Homes remain out of reach for many people in Brighton and Hove, with prices averaging 12 times local incomes.
The figure comes from the National Housebuilding Federation which said: “Three years into the housing slump and homes in Brighton and Hove are still out of reach for thousands of households throughout the area.”
And the head of Brighton Housing Trust, Andy Winter, warned that people who were born and brought up in Brighton and Hove would be priced out of their home town.
He predicted rising rent arrears, rising mortgage arrears and a rise in family breakdown.
Both the federation and Mr Winter called for more homes to be built, with Mr Winter placing the emphasis on affordable housing.
The federation’s concerns are contained in a report published today called South East Home Truths 2010.
The report says that house prices across the South East region rose more than 11 per cent in the year to May and were rising faster than in any other region outside London.
The federation marked the publication of the report with a reception in the Houses of Parliament this morning.
MPs and councillors at the reception were told that house prices in the South East have risen three times faster than incomes over the past decade.
The average house price for Brighton and Hove in 2009 (£244,946) stood at nearly 12 times the average individual income (£20,925), according to the federation.
Even in the cheapest quarter of the market, homes cost an average of £164,000.

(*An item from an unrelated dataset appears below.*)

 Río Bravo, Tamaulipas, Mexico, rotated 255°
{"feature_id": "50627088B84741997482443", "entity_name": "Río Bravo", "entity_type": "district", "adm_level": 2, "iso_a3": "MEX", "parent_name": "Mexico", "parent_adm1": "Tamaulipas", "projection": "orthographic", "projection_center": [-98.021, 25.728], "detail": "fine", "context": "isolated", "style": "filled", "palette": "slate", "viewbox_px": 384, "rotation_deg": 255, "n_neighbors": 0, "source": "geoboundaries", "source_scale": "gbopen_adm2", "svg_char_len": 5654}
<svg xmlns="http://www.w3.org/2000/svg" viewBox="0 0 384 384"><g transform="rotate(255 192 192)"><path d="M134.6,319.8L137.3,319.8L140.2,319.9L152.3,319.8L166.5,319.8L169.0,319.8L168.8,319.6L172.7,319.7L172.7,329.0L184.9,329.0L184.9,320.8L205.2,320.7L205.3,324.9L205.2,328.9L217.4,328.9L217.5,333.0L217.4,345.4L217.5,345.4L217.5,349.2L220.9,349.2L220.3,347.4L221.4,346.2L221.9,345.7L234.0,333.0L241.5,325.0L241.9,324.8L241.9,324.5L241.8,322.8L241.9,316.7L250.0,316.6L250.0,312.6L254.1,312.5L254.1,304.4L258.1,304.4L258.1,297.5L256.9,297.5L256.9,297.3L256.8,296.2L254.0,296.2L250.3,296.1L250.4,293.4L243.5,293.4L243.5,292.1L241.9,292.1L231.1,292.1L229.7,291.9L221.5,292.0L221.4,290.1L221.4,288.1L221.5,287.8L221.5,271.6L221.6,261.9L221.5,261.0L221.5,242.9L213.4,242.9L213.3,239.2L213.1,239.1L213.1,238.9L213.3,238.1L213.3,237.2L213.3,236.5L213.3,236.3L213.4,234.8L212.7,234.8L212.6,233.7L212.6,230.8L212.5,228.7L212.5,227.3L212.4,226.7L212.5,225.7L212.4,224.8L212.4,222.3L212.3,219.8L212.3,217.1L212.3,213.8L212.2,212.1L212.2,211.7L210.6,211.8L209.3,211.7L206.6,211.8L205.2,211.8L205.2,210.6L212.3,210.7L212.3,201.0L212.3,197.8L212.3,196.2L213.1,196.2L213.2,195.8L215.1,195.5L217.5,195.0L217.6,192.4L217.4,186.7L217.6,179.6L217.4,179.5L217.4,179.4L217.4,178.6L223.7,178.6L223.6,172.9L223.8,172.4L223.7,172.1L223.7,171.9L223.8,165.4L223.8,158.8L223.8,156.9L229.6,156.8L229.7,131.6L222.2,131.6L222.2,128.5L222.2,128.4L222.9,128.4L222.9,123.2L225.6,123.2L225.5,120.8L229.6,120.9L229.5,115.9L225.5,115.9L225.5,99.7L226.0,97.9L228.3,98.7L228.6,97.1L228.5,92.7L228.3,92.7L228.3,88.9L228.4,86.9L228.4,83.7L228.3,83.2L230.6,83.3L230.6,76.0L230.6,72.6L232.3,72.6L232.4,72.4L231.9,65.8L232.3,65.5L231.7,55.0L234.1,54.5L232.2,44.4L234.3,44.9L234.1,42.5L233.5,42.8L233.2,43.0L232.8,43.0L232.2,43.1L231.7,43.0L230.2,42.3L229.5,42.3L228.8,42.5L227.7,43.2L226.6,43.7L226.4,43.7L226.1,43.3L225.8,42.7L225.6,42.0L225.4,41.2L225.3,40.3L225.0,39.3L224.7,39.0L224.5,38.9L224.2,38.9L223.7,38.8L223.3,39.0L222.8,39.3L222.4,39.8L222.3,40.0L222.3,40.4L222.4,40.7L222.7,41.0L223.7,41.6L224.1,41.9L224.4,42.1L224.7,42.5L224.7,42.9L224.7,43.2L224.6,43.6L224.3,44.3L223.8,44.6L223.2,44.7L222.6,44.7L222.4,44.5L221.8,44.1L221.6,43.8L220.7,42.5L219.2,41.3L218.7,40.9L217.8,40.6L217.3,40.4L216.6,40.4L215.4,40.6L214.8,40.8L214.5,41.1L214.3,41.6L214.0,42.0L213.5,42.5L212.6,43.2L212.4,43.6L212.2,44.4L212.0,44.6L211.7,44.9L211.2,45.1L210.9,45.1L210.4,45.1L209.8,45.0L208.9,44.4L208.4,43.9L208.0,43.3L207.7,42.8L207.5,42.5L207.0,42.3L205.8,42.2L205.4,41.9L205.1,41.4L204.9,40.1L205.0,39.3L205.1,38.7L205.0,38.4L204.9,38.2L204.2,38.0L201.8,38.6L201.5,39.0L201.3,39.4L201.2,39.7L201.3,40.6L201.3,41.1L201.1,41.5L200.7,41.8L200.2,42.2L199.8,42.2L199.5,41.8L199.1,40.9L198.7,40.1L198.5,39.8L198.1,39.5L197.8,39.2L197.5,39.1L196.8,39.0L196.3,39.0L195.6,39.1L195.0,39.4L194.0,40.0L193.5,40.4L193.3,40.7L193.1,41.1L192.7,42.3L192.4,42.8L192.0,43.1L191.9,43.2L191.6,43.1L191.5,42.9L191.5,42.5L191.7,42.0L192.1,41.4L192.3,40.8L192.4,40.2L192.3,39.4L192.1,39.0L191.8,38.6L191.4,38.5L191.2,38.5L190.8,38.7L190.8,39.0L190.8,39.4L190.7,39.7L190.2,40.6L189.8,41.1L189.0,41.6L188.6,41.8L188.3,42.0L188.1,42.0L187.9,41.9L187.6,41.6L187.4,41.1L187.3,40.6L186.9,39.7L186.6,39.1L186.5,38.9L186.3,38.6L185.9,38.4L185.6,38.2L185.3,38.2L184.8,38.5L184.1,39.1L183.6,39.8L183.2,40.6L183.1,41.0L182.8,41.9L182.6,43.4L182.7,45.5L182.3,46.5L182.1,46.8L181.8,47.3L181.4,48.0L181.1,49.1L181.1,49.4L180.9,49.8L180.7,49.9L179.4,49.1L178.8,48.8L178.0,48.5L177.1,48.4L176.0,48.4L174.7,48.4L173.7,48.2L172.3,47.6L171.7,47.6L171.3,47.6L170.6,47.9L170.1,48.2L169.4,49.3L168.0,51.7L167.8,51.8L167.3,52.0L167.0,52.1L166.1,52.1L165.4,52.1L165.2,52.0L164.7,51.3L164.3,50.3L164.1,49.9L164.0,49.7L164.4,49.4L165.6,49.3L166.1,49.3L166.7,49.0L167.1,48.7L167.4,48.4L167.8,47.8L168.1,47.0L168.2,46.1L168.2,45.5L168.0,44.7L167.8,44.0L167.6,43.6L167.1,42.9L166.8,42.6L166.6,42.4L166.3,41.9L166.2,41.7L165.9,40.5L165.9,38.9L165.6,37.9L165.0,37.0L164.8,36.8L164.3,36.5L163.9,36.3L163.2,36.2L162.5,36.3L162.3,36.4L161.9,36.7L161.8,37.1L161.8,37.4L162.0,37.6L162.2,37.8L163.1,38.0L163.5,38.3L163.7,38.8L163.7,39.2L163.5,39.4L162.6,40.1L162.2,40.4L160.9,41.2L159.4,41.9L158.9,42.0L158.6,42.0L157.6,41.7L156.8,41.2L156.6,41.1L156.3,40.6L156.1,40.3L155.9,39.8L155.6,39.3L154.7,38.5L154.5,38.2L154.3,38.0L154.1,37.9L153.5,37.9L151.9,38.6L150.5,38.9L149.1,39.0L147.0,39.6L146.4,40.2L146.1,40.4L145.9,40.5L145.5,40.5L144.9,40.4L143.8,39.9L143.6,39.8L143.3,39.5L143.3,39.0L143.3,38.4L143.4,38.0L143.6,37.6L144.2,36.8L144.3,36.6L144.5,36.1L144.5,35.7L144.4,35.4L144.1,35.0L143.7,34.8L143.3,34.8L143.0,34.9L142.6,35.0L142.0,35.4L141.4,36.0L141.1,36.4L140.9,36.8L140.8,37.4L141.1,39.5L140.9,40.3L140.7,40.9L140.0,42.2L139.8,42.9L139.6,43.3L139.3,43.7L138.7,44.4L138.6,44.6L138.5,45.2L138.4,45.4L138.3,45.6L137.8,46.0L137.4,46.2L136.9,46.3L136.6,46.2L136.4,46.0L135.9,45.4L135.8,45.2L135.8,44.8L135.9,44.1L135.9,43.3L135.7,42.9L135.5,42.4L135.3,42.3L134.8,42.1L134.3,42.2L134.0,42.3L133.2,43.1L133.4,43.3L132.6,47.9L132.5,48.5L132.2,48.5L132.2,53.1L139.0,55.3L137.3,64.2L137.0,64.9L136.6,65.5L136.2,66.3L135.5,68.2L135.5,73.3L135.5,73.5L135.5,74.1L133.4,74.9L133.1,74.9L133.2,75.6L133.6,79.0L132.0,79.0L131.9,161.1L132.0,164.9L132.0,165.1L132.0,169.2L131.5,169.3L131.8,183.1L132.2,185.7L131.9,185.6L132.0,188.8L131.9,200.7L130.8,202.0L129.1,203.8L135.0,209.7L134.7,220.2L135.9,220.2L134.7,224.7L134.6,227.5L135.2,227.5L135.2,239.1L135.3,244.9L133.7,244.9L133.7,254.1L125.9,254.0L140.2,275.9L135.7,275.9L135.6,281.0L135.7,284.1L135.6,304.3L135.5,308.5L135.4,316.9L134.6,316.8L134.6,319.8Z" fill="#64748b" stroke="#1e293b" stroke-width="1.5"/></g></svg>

The federation added that the gross annual income needed for an average mortgage is £62,986.
It also pointed to more people turning to social housing, with 9,546 households in Brighton and Hove on waiting lists.
This, said the federation, represented a 27.3 per cent increase in the past five years.

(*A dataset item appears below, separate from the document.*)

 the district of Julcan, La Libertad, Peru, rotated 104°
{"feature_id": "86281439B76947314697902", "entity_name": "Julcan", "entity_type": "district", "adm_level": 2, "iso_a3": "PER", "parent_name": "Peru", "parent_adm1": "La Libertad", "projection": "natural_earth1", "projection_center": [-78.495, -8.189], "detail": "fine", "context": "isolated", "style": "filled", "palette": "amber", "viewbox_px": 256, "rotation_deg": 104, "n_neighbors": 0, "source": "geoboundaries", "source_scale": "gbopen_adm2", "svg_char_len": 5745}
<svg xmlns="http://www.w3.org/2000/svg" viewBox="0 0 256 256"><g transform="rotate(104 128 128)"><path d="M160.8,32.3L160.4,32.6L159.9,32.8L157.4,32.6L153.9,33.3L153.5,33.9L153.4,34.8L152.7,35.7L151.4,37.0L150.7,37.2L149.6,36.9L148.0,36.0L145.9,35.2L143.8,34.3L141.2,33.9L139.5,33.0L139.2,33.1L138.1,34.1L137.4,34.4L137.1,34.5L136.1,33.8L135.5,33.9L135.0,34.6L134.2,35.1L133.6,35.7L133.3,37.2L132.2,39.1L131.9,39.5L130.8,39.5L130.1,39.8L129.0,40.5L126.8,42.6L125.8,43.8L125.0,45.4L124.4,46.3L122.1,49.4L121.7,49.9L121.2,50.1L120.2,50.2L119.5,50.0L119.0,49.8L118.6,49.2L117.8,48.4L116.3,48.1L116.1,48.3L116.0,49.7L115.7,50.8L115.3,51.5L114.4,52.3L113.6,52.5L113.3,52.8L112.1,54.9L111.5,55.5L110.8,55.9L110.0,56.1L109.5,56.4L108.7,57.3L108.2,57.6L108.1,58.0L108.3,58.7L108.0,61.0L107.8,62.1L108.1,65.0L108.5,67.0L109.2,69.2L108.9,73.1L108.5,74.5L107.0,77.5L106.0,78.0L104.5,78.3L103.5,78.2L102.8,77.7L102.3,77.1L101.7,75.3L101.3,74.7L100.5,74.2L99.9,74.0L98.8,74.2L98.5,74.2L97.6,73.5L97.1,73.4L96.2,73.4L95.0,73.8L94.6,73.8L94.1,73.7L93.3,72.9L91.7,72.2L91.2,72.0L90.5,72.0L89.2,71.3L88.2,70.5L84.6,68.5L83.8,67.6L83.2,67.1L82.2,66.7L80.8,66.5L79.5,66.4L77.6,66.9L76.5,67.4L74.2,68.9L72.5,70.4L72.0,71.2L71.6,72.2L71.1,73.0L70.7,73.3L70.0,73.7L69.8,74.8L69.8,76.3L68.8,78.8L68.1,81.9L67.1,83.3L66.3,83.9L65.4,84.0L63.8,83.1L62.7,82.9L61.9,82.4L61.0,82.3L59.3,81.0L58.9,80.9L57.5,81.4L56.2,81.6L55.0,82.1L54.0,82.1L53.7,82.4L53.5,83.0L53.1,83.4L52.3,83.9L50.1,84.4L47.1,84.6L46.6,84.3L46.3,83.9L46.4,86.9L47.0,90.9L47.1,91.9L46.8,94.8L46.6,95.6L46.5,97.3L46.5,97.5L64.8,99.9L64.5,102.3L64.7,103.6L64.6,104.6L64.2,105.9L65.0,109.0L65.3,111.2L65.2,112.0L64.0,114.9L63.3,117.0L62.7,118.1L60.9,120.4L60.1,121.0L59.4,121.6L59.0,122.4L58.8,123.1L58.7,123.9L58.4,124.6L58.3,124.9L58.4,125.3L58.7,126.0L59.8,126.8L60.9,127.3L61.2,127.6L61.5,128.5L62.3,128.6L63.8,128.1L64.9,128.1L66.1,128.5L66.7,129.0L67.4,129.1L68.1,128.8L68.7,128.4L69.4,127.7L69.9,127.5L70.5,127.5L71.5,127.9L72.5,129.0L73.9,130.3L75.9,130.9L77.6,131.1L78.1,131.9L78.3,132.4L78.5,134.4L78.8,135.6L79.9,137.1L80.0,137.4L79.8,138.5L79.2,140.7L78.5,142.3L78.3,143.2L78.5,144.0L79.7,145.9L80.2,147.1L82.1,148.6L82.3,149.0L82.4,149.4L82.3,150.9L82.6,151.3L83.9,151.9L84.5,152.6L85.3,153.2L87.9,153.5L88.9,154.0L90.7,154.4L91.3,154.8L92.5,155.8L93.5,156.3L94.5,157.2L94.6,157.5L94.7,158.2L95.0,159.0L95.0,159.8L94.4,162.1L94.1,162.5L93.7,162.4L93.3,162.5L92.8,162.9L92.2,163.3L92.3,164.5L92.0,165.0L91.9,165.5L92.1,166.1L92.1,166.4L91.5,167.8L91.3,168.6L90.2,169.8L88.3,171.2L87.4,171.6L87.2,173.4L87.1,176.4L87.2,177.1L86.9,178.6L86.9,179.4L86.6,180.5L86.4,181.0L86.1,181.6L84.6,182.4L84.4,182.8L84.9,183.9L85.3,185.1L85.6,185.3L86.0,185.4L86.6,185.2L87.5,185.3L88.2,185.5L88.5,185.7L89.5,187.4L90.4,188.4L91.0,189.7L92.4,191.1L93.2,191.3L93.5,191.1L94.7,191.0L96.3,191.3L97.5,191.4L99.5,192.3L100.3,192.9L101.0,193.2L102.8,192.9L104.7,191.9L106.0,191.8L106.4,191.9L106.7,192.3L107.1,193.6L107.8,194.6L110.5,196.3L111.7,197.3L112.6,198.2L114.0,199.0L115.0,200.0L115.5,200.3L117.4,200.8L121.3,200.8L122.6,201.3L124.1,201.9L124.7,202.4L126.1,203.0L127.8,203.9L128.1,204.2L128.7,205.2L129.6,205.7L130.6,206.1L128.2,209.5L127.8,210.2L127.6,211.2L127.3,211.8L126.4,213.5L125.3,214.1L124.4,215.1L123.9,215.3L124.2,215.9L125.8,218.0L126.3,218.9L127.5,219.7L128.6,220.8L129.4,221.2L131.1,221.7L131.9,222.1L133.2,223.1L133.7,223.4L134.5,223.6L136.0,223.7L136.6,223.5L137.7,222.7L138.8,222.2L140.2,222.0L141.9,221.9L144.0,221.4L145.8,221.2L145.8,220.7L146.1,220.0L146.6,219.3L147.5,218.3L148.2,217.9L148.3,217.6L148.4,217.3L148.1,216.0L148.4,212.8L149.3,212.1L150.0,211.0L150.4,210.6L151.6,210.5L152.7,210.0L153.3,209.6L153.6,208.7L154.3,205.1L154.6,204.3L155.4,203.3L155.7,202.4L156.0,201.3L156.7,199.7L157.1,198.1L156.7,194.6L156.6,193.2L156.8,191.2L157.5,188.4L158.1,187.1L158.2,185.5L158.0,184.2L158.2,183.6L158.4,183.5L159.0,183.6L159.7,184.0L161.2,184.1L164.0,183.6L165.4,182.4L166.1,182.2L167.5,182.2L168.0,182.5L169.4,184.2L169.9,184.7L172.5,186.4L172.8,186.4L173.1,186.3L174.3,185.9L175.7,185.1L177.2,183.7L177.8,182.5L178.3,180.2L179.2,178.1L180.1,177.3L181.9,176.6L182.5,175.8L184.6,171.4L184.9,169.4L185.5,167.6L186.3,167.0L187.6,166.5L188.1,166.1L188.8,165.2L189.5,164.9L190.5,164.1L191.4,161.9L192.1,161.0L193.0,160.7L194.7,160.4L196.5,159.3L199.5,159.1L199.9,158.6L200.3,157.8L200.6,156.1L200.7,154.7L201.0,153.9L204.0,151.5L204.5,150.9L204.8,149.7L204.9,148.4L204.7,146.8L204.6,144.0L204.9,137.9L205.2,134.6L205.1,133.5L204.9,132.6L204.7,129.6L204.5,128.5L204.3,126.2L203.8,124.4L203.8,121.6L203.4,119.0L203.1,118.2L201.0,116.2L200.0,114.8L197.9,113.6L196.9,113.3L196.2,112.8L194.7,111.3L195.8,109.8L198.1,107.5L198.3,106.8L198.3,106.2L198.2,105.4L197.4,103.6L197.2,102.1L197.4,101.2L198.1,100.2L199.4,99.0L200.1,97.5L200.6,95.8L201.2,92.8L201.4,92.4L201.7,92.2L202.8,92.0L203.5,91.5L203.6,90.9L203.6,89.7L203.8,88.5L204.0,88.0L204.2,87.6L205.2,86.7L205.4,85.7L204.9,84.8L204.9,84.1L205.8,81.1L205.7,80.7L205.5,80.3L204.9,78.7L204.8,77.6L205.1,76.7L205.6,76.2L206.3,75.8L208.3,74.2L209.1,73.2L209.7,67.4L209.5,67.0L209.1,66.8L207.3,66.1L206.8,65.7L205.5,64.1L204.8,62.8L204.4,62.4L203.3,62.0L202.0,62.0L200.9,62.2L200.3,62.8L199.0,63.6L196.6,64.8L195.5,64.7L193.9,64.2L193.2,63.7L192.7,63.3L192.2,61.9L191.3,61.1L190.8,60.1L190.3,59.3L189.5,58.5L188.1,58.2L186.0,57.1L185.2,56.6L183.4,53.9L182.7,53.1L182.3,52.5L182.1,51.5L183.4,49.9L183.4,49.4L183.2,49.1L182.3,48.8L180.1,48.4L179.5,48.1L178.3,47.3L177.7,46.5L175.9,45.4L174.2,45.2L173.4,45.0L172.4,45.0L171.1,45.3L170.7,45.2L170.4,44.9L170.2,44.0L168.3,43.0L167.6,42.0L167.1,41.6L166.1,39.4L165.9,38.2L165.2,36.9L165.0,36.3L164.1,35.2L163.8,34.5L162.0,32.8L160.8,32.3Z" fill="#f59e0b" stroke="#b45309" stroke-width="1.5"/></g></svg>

It cited government projections suggesting that almost 40,000 new households will form in the South East every year to 2031.
And it expressed concern about the government’s decision to ditch regional housebuilding targets.
It said that as a result, many homes that had been planned would not be built.
The federation urged the government to
- invest in the building of affordable housing at scale
- ensure the new planning system requires all local authorities to robustly assess housing need and meet it, incentivising local communities to build more homes
- give housing associations flexibility in asset management so they can raise more private funds to pay for homes and community services
- set up a commission to examine proposed housing benefit cuts and put in place safeguards to protect the poorest people.
Warren Finney, the federation’s South East regional manager, said: “Housing need across the South East is reaching desperate levels and Brighton and Hove is no exception.
“With the government bringing in sweeping changes, the axing of regional spatial strategies and the challenges of the current economic climate, the emphasis is increasingly being placed on local authorities to ensure housing needs in their areas are being properly assessed and met.
“We are calling on central government to continue to invest in affordable housing and are urging local authorities to keep it high on their agenda.
“It’s vital that they continue to work with their local housing associations to ensure the supply of affordable homes doesn’t dry up.
“As public sector funding gets tighter than ever housing associations are a key part of the solution to meeting housing need and delivering other vital community services.”
Mr Winter, chief executive of Brighton Housing Trust, said: “Brighton and Hove is characterised by high property prices with a quarter of all households living in the private rented sector.
“The government is in the process of creating a radical new welfare benefit system that will last for at least the next decade.
“It threatens to bring increases in rent and mortgage arrears and added pressure on families resulting in increased family breakdown.
“There will be a widening gap between those who will be comfortable in spite of austerity cuts, and the rest – the squeezed middle, the working poor, and those out of work.
“This won’t be a society at ease with itself.
“There is an urgent need for government to be clear about how the country is to tackle this existing housing crisis, let alone the prospects of a worsening situation caused by the austerity measures being introduced.
“Unless there is a massive increase in the building of affordable homes in Brighton and Hove there’s a real risk that we will see an alarming outward migration of people, many of whom were born and brought up here.”